Under the Poisson process assumption the average rate directly characterizes the distrubtion, so it is very relevant to this discussion. The non-Poisson component of the phenomenon (correlated spikes in traffic due to events) are not well-characterized via averages, which is why the original analysis relaxed that limitation by examining a single worst-case traffic hour. Beyond that the Poisson process analysis is standard.
While 10k rps may be possible it would either require vastly exceeding 6M requests per day (and per hour) or some very non-standard traffic event (this could happen in practice, for instance email asset delivery is increasingly peaky due to modern email clients and can exhibit very large traffic spikes). As HN is primarily visited by human users spanning many organizations such a strongly correlated event seems unlikely.
Again, you seem to be nitpicking my upper bounds estimate of their traffic. Fair enough. Are you making any broader point other than that we may mildly disagree on what that bound is? If so, that's fine, I picked a higher round number than is likely. This simply reinforces the broader point I was making.

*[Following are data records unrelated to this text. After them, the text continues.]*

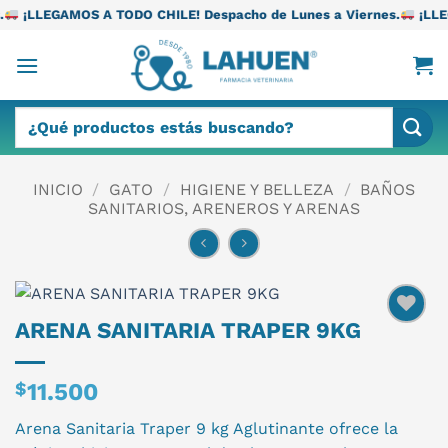
Saltar
 TODO CHILE! Despacho de Lunes a Viernes.
¡LLEGAMOS A TODO C
al
contenido
Buscar
por:
INICIO
/
GATO
/
HIGIENE Y BELLEZA
/
BAÑOS
SANITARIOS, ARENEROS Y ARENAS
ARENA SANITARIA TRAPER 9KG
$
11.500
Arena Sanitaria Traper 9 kg Aglutinante ofrece la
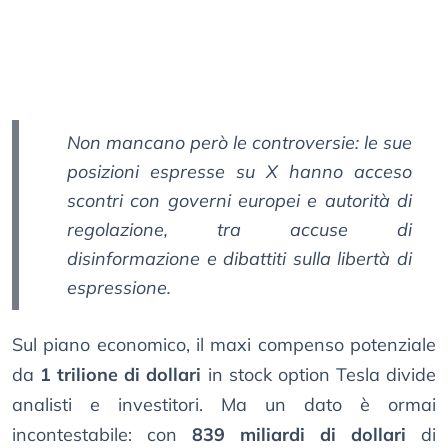
Non mancano però le controversie: le sue
posizioni espresse su X hanno acceso
scontri con governi europei e autorità di
regolazione, tra accuse di
disinformazione e dibattiti sulla libertà di
espressione.
Sul piano economico, il maxi compenso potenziale
da
1 trilione di dollari
in stock option Tesla divide
analisti e investitori. Ma un dato è ormai
incontestabile: con
839 miliardi di dollari
di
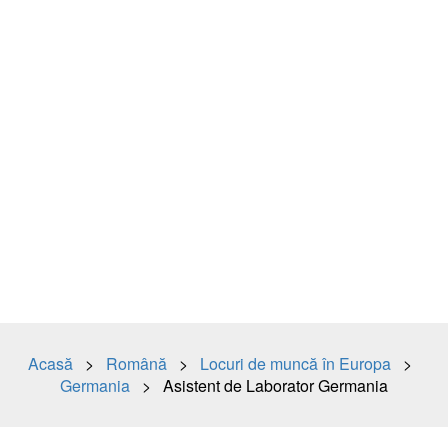
Acasă
>
Română
>
Locuri de muncă în Europa
>
Germania
> Asistent de Laborator Germania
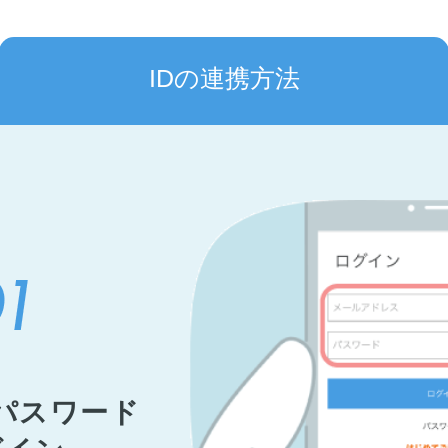
IDの連携方法
パスワード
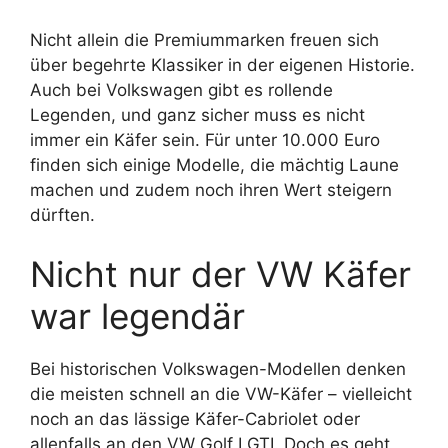
Nicht allein die Premiummarken freuen sich
über begehrte Klassiker in der eigenen Historie.
Auch bei Volkswagen gibt es rollende
Legenden, und ganz sicher muss es nicht
immer ein Käfer sein. Für unter 10.000 Euro
finden sich einige Modelle, die mächtig Laune
machen und zudem noch ihren Wert steigern
dürften.
Nicht nur der VW Käfer
war legendär
Bei historischen Volkswagen-Modellen denken
die meisten schnell an die VW-Käfer – vielleicht
noch an das lässige Käfer-Cabriolet oder
allenfalls an den VW Golf I GTI. Doch es geht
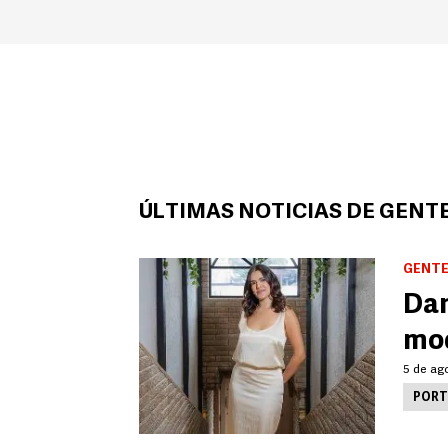
ÚLTIMAS NOTICIAS DE GENTE
GENTE
Dan
mod
5 de ago
PORT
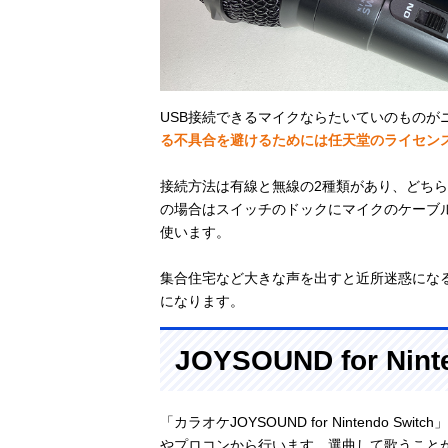
USB接続できるマイクならたいていのものが
る不具合を避けるためには任天堂のライセン
接続方法は有線と無線の2種類があり、どちら
の場合はスイッチのドックにマイクのケーブル
使います。
集合住宅など大きな声を出すと近所迷惑にな
になります。
JOYSOUND for Nin
「カラオケJOYSOUND for Nintendo
やプロコンから行います。選曲して歌うこと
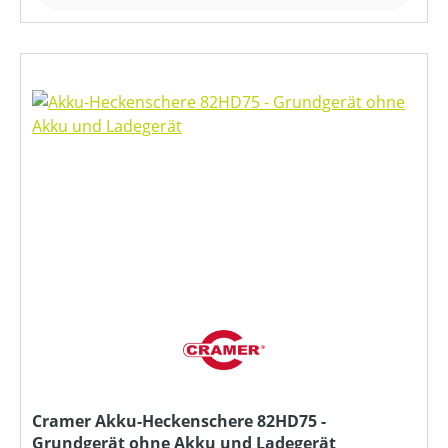
Cramer Akku-Heckenschere 82HD75 -
Grundgerät ohne Akku und Ladegerät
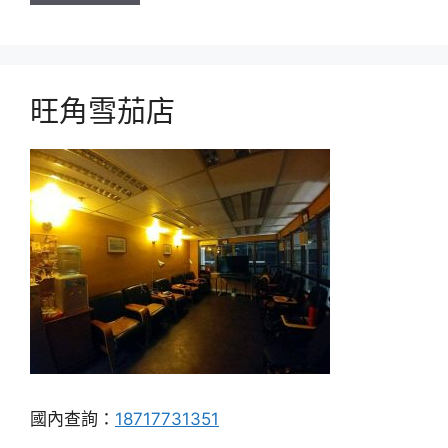
旺角雪茄店
國內查詢：
18717731351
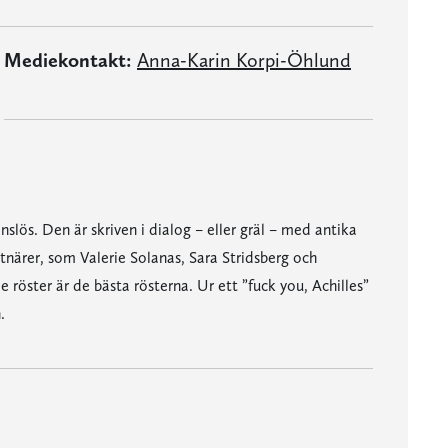
Mediekontakt:
Anna-Karin Korpi-Öhlund
slös. Den är skriven i dialog – eller gräl – med antika
tnärer, som Valerie Solanas, Sara Stridsberg och
e röster är de bästa rösterna. Ur ett ”fuck you, Achilles”
.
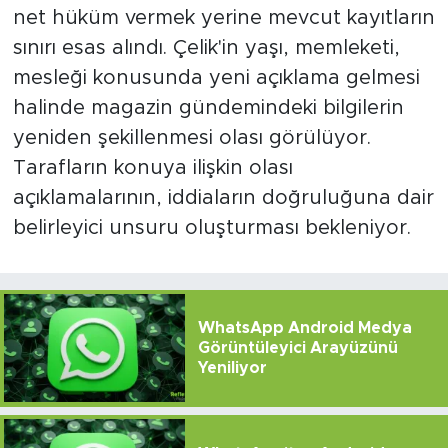
net hüküm vermek yerine mevcut kayıtların
sınırı esas alındı. Çelik'in yaşı, memleketi,
mesleği konusunda yeni açıklama gelmesi
halinde magazin gündemindeki bilgilerin
yeniden şekillenmesi olası görülüyor.
Tarafların konuya ilişkin olası
açıklamalarının, iddiaların doğruluğuna dair
belirleyici unsuru oluşturması bekleniyor.
WhatsApp Android Medya
Görüntüleyici Arayüzünü
Yeniliyor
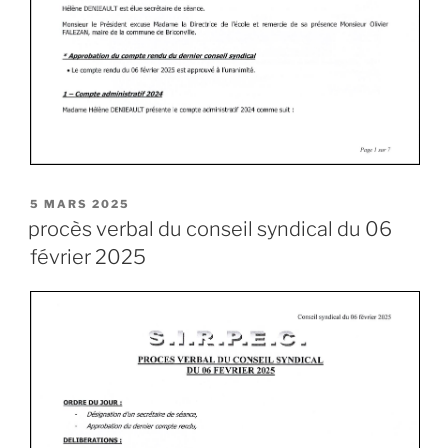
5 MARS 2025
procès verbal du conseil syndical du 06
février 2025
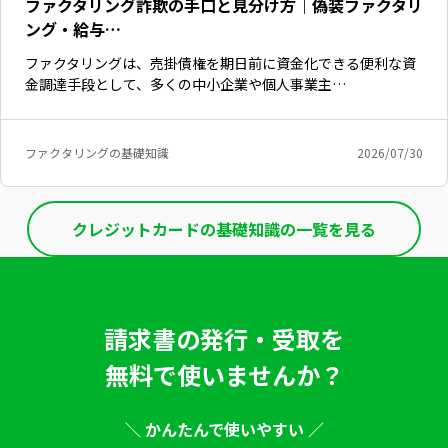
ファクタリング詐欺の手口と見分け方｜偽装ファクタリ
ング・給与…
ファクタリングは、売掛債権を期日前に資金化できる便利な資
金調達手段として、多くの中小企業や個人事業主…
ファクタリングの基礎知識
2026/07/30
クレジットカードの基礎知識の一覧を見る
請求書の発行・受取を
無料で使いませんか？
＼ かんたんで使いやすい ／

While 10k rps may be possible it would either require vastly exceeding 6M requests per day (and per hour) or some very non-standard traffic event (this could happen in practice, for instance email asset delivery is increasingly peaky due to modern email clients and can exhibit very large traffic spikes). As HN is primarily visited by human users spanning many organizations such a strongly correlated event seems unlikely.